White (1981) serta White & Mullen (1989) menunjukkan bahwa terdapat dua faktor umum yang ada pada reaksi cemburu : kebutuhan untuk memiliki hubungan yang eksklusif dan perasaan kurang/ tidak cakap (inadequacy).

Pada laki-laki dan perempuan terdapat perbedaan dalam memaknai kecemburuan.

Pada laki-laki, kecemburuan seringkali berhubungan dengan harga diri (self-esteem), khususnya bahwa respek terhadap pasangan merupakan sumber harga diri, dan bahwa hal ini tergantung sejauh mana dia mendukung keyakinan-keyakinan akan peran gender tradisional. Dengan kata lain, kecemburuan pada laki-laki tampaknya lebih berhubungan erat dengan status.

Pada perempuan, kecemburuan terutama berhubungan dengan ketergantungan yang kuat terhadap hubungan itu sendiri.

Meskipun kecemburuan dapat menjadi ancaman dalam perkembangan hubungan, namun hal ini tidak selalu dialami.

4. Tahap ke empat, merupakan tahap perkembangan komitmen yang nyata.

Pada tahap ini terjadi perubahan perasaan-perasaan dan perilaku. Salah satu perubahan yang ada adalah terjadinya peningkatan kepercayaan (trust). Dalam hal ini kita dapat mempertimbangkan tiga macam kepercayaan terhadap pasangan :

  • Kepercayaan yang mencakup predictability, yaitu kemampuan untuk meramalkan apa yang akan dilakukan oleh pasangannya.
  • Kepercayaan yang berimplikasi dependability, yaitu mengembangkan asumsi tertentu tentang karakteristik dan kecenderungan- kecenderungan internal dari pasangannya.

Predictability maupun dependability diperoleh berdasarkan pengalaman dan fakta yang telah lewat.

  • Kepercayaan yang berimplikasi faith. Pada tahap ini orang memandang kedepan, yakin bahwa outcome (hasil) tertentu akan dicapai.
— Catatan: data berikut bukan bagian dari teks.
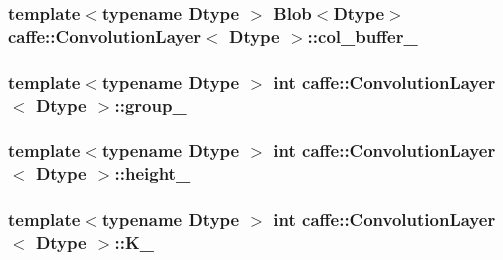 \hypertarget{classcaffe_1_1_convolution_layer_a26feaeca8bbd36a64e782ab2e12b46d2}{
\subsubsection[{col\+\_\+buffer\+\_\+}]{\setlength{\rightskip}{0pt plus 5cm}template$<$typename Dtype $>$ {\bf Blob}$<$Dtype$>$ {\bf caffe\+::\+Convolution\+Layer}$<$ Dtype $>$\+::col\+\_\+buffer\+\_\+\hspace{0.3cm}{\ttfamily [protected]}}}\label{classcaffe_1_1_convolution_layer_a26feaeca8bbd36a64e782ab2e12b46d2}
\hypertarget{classcaffe_1_1_convolution_layer_a0a6f9c53ba515998258a98d523ff72b0}{
\subsubsection[{group\+\_\+}]{\setlength{\rightskip}{0pt plus 5cm}template$<$typename Dtype $>$ int {\bf caffe\+::\+Convolution\+Layer}$<$ Dtype $>$\+::group\+\_\+\hspace{0.3cm}{\ttfamily [protected]}}}\label{classcaffe_1_1_convolution_layer_a0a6f9c53ba515998258a98d523ff72b0}
\hypertarget{classcaffe_1_1_convolution_layer_a647a6b1172a630ac5f8b8eee9ef4e7b2}{
\subsubsection[{height\+\_\+}]{\setlength{\rightskip}{0pt plus 5cm}template$<$typename Dtype $>$ int {\bf caffe\+::\+Convolution\+Layer}$<$ Dtype $>$\+::height\+\_\+\hspace{0.3cm}{\ttfamily [protected]}}}\label{classcaffe_1_1_convolution_layer_a647a6b1172a630ac5f8b8eee9ef4e7b2}
\hypertarget{classcaffe_1_1_convolution_layer_a917cf494c7845d3be0234dad754d4f49}{
\subsubsection[{K\+\_\+}]{\setlength{\rightskip}{0pt plus 5cm}template$<$typename Dtype $>$ int {\bf caffe\+::\+Convolution\+Layer}$<$ Dtype $>$\+::K\+\_\+\hspace{0.3cm}{\ttfamily [protected]}}}\label{classcaffe_1_1_convolution_layer_a917cf494c7845d3be0234dad754d4f49}
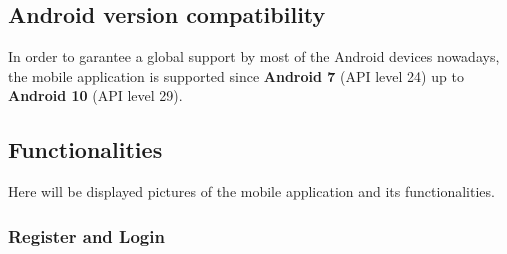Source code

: \subsection{Android version compatibility}

In order to garantee a global support by most of the Android devices nowadays, the mobile application is supported since \textbf{Android 7} (API level 24)
up to \textbf{Android 10} (API level 29).

\subsection{Functionalities}

Here will be displayed pictures of the mobile application and its functionalities.\\

\subsubsection{Register and Login}

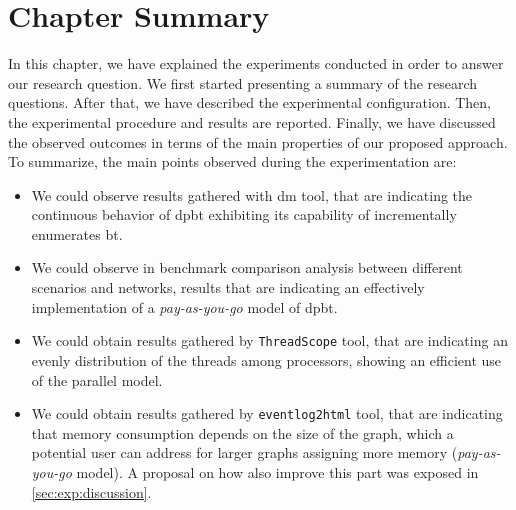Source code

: \section{Chapter Summary}
In this chapter, we have explained the experiments conducted in order to answer our research question.
We first started presenting a summary of the research questions. After that, we have described the experimental configuration.
Then, the experimental procedure and results are reported. Finally, we have discussed the observed outcomes in terms of the main properties of our proposed approach.
To summarize, the main points observed during the experimentation are:
\begin{itemize}
  \item We could observe results gathered with \acrshort{dm} tool, that are indicating the continuous behavior of \acrshort{dpbt} exhibiting its capability of incrementally enumerates \acrshort{bt}.
  \item We could observe in benchmark comparison analysis between different scenarios and networks, results that are indicating an effectively implementation of a \emph{pay-as-you-go} model of \acrshort{dpbt}.
  \item We could obtain results gathered by \texttt{ThreadScope} tool, that are indicating an evenly distribution of the threads among processors, showing an efficient use of the parallel model.
  \item We could obtain results gathered by \texttt{eventlog2html} tool, that are indicating that memory consumption depends on the size of the graph, which a potential user can address for larger graphs assigning more memory (\emph{pay-as-you-go} model). A proposal on how also improve this part was exposed in \autoref{sec:exp:discussion}.
\end{itemize}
Dalam hubungan yang erat, cinta dan kebahagiaan terkait erat dengan tiga elemen kepercayaan ini.

Pada beberapa kasus, perkembangan komitmen nyata yang dicapai pada tahap ke empat ini merupakan hasil perkembangan dari cinta. Namun demikian pada kasus di mana masyarakat mengatur perkawinan sebagai suatu keharusan, komitmen merupakan hasil dari kesepakatan formal, dan selanjutnya keterlibatan emosional serta cinta berkembang mengikuti lahirnya komitmen tersebut.
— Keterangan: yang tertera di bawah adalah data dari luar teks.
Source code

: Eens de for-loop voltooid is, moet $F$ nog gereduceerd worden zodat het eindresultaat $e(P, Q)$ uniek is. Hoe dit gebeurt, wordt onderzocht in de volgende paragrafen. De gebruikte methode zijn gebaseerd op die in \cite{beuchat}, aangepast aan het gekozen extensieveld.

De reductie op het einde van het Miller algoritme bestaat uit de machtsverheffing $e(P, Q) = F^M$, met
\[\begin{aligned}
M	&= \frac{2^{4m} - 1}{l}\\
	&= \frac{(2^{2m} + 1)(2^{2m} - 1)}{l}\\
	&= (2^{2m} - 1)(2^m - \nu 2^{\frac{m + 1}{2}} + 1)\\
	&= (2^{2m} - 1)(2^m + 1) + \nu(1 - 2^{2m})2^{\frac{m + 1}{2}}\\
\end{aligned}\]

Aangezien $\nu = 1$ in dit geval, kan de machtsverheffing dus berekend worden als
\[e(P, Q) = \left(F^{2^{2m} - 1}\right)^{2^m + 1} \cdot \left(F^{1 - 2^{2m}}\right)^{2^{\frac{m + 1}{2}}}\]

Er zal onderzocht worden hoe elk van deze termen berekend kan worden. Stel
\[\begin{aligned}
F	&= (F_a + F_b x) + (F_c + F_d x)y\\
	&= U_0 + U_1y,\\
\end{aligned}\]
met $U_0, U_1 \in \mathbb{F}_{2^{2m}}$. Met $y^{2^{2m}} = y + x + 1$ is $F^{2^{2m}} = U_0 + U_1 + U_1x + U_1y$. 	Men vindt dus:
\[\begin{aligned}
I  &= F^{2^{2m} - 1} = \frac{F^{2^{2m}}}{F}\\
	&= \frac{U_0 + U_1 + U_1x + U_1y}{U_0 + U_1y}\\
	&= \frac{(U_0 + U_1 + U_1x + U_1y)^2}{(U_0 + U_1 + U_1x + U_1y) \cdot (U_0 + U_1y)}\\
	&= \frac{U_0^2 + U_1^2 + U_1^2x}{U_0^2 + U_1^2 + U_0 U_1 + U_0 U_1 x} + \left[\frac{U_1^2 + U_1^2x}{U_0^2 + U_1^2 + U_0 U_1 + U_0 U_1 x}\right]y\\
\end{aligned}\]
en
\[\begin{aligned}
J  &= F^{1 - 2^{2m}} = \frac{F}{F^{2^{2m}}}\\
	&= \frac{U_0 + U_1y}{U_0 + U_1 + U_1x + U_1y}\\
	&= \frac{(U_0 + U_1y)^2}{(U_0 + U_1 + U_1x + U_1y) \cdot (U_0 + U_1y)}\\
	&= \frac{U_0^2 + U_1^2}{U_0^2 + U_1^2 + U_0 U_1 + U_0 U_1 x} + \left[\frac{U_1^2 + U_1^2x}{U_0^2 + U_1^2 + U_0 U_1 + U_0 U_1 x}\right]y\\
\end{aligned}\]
Berdasarkan penelitian Marc Blais (Blais, Sabourin, Boucher, & Valeran, 1990) terhadap subjek yang rata-rata umurnya 38.1 tahun dan telah berpasangan rata-rata selama 12.6 tahun, ditemukan bahwa :

individu yang berpasangan dalam jangka panjang yang motivasi komitmennya bersifat internal (benar-benar karena pilihannya; bukan karena menghasilkan reward, menghindari punishment, atau menghindari rasa bersalah), merasakan perilaku-perilaku mereka yang berorientasi pada hubungan sebagai hal yang menyenangkan (positif). Persepsi semacam ini berhubungan langsung dengan kebahagiaan mereka dalam berelasi.

Lebih lanjut, Blais dkk menemukan bahwa motivasi-motivasi dari pihak perempuan (bukan dari pihak laki-laki), mempengaruhi persepsi pasangannya (secara nyata memang kita dapat melihat bahwa dalam suatu hubungan, persepsi masing-masing pihak akan mempengaruhi persepsi pihak lain). Hal ini menunjukkan bahwa perempuan memainkan peran yang lebih besar dalam mengembangkan dan mengelola hubungan dari pada laki- laki.